Освоившись в местных литературных делах, Лев Николаевич прекратил все сношения с «Вестником Европы». Его тяготила мысль, что победоносцевские прислужники вычитывают его текст строчку за строчкой, изучают в лупу, ищут тайные намеки. Нет уж, пусть Тургенев выкручивается сам, если ему угодно продолжать сотрудничество для обеспечения работой голодающих русских эмигрантов, — а он в этом более не участвует.
Оказавшись в полном отрыве от соотечественников, Лев Николаевич в сведениях о российской действительности довольствовался газетами. Вести приходили самые неутешительные: Веру Засулич, о которой так переживал социалист Кравчинский, оправдали, но приговор почти тотчас изменили — ей пришлось бежать в Европу. После того на присяжных уже не полагались.
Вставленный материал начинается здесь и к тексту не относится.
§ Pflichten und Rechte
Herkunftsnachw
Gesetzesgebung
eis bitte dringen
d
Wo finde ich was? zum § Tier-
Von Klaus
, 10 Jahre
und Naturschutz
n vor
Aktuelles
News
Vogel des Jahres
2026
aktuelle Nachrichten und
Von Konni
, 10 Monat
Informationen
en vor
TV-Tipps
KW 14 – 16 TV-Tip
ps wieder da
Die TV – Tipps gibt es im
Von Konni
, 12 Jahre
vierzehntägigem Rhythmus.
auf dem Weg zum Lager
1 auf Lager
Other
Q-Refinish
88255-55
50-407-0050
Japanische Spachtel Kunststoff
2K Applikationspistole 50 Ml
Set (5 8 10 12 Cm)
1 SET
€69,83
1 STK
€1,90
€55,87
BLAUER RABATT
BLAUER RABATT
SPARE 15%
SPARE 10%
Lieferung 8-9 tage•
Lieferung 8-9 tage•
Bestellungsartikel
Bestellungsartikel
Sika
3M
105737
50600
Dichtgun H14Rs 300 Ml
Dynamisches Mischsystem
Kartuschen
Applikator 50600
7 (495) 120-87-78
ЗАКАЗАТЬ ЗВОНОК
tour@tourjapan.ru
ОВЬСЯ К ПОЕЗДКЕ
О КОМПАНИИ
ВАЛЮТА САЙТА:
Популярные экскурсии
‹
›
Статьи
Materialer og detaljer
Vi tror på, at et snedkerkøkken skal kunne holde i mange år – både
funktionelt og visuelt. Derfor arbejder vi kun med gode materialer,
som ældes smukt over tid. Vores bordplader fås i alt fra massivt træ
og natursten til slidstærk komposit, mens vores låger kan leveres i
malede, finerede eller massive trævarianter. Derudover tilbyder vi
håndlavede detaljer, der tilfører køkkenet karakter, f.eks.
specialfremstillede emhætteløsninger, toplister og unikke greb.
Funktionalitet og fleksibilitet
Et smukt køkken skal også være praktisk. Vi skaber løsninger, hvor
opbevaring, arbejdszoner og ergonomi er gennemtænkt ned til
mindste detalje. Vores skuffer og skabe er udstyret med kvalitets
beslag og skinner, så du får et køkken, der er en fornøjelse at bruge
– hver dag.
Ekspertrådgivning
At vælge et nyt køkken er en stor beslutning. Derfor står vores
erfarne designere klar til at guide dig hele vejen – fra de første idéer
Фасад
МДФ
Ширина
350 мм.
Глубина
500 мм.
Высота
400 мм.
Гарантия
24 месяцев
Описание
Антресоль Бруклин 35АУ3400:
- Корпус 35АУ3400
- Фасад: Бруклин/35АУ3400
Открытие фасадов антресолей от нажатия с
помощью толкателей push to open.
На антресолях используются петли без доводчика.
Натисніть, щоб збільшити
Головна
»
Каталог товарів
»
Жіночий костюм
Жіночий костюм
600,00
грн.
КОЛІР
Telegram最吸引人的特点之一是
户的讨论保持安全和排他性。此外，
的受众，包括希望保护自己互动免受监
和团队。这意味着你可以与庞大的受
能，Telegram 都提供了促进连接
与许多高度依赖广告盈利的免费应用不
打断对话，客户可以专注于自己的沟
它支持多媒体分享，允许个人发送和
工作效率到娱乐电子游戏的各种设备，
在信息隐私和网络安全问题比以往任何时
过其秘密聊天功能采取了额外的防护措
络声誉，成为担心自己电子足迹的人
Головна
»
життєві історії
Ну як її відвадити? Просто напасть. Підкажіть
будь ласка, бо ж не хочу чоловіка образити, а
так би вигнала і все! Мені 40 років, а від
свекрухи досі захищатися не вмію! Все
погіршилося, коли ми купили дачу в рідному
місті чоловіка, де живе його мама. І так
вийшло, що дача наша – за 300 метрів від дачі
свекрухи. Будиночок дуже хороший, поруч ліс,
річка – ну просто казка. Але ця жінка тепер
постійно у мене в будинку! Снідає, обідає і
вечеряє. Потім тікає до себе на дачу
Полиция совершала облавы, громила типографии, арестовывала студентов сотнями; бомбисты в ответ устроили несколько неудачных покушений на государя императора. С обеих сторон гибли невинные. На скорое возвращение в Россию надеяться не приходилось.
О весельчаке Кравчинском он почти позабыл, но однажды, еще в конце своего первого меданского лета, прочитал сообщение в какой-то газете, что в России средь бела дня на прогулке был убит начальник Третьего отделения шеф жандармов Мезенцов, заколот кинжалом. Четырехгранным, для медвежьей охоты.